───── Records provided

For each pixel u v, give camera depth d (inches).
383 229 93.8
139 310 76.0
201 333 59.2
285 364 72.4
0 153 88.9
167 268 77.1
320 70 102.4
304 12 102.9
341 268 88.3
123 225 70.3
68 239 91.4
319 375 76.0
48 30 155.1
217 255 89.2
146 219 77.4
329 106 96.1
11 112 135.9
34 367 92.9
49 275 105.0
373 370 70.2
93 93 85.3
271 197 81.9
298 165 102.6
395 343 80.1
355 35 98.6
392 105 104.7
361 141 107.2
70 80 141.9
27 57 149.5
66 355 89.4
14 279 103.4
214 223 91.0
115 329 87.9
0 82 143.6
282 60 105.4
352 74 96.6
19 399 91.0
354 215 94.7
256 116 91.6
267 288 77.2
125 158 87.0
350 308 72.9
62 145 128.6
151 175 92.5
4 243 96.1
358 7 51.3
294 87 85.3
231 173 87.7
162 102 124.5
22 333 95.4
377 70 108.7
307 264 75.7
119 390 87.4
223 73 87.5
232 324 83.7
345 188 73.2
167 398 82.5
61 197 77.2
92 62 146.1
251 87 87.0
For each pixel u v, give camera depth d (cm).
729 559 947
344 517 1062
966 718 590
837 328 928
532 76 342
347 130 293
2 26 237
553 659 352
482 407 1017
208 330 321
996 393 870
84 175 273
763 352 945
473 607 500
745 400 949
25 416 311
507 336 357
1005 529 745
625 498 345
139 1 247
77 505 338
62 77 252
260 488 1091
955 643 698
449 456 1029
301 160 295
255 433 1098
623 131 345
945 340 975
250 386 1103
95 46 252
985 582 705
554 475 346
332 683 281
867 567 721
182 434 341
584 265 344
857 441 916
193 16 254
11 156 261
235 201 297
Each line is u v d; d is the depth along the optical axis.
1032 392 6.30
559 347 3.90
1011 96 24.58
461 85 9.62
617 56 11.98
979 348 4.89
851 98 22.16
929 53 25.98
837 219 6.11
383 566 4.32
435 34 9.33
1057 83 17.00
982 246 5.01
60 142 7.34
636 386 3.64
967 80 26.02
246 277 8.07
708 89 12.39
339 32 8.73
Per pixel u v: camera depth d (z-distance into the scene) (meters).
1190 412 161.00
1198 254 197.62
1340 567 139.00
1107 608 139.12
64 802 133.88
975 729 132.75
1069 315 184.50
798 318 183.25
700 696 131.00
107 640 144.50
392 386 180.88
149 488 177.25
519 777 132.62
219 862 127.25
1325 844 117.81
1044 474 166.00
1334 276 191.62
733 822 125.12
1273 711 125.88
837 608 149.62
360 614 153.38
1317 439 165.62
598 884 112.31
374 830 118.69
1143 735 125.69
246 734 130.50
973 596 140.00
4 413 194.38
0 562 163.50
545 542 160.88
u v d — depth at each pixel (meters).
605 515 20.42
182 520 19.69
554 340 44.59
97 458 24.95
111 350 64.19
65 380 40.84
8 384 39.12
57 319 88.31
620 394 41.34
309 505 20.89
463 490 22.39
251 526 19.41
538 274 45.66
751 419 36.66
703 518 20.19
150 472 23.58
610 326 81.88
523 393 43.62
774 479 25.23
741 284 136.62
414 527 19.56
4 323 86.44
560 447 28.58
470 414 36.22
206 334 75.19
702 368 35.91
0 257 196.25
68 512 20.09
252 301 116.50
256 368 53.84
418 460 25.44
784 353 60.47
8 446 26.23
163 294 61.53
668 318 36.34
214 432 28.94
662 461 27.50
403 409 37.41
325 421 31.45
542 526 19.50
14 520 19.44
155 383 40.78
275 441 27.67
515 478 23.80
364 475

──────────

### Exercise aim
Looking at the records above, how many lines contain "camera"? Only the number is needed.

### Answer to the exercise
3